Her two teenage sons were in the car, ready to volunteer at the circus. She had no idea that moments before, the animals had peeled open a steel sally port door and escaped from the arena.

"They came right in front of my car. They turned left and came right down the side of my car,” she remembered. "I just told them to hang on. I pushed it into reverse, and I could only go a few feet because cars were surrounding me."

Schmiz managed to snap several pictures of the three huge females stomping through the parking lot during a sold-out matinee. She said the animals were linked, tail to trunk, as they pushed between two parked pickups belonging to circus staff.

"The width was two feet. The elephants just mainly took the pickup trucks and moved them out. We saw car parts just being thrown up in the air. The windows were being smashed by the elephants."

Schmiz said it took trainers at least 40 minutes and lots of peanuts to get those elephants safely into a semi trailer. Circus spokesperson Dennis Burkholder said no one was injured. But, Schmiz said she saw a staff person with a gash on his head. She saw every available trainer and performer drop what they were doing to save every person and animal on that parking lot.

▸ Task to complete:
Resume the account of the elephants' escape at the circus, continuing on from its final sentence.

▸ Data below:
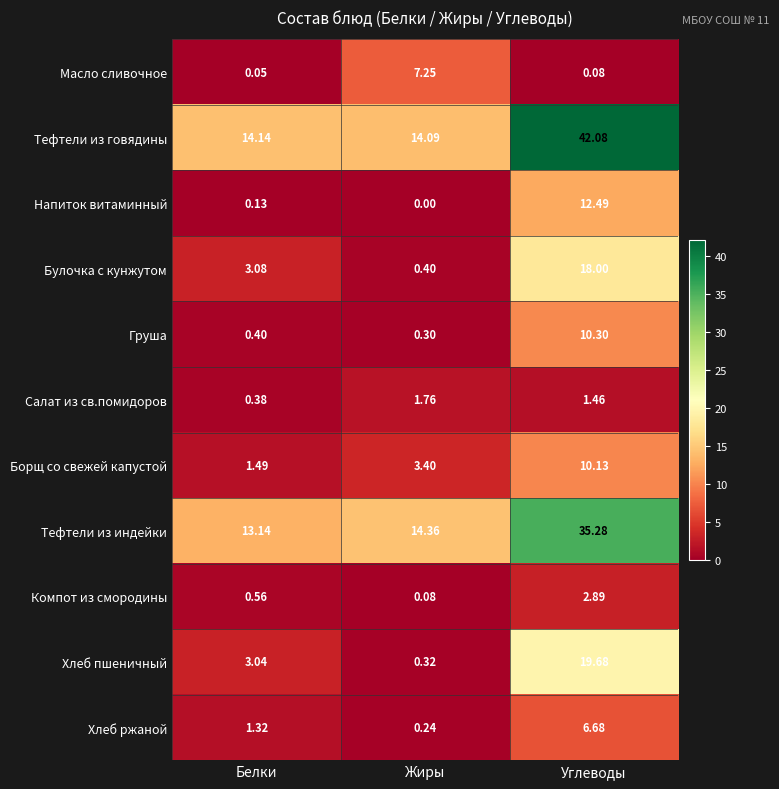

Rank the series by their maximum value, from lowest to highest.

Салат из св.помидоров, Компот из смородины, Хлеб ржаной, Масло сливочное, Борщ со свежей капустой, Груша, Напиток витаминный, Булочка с кунжутом, Хлеб пшеничный, Тефтели из индейки, Тефтели из говядины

▸ Answer to this problem:
"The trainers and the handlers, they did everything just the right way."

Schmiz also said she went to the circus as a little girl, when her grandfather was a volunteer. To her, the elephants looked extremely agitated and tired as they moved their heads up and down and reared onto their hind legs.

Burkholder said this was the first time in the 72-year history of the circus this had ever happened. The team started an investigation into a cause and planned changes to make sure this never happens again.

Schimz admitted she was scared. But, she planned to bring her boys back to the circus next year.

"This was just a freak thing,” she laughed, nervously, “Of all the places to park.”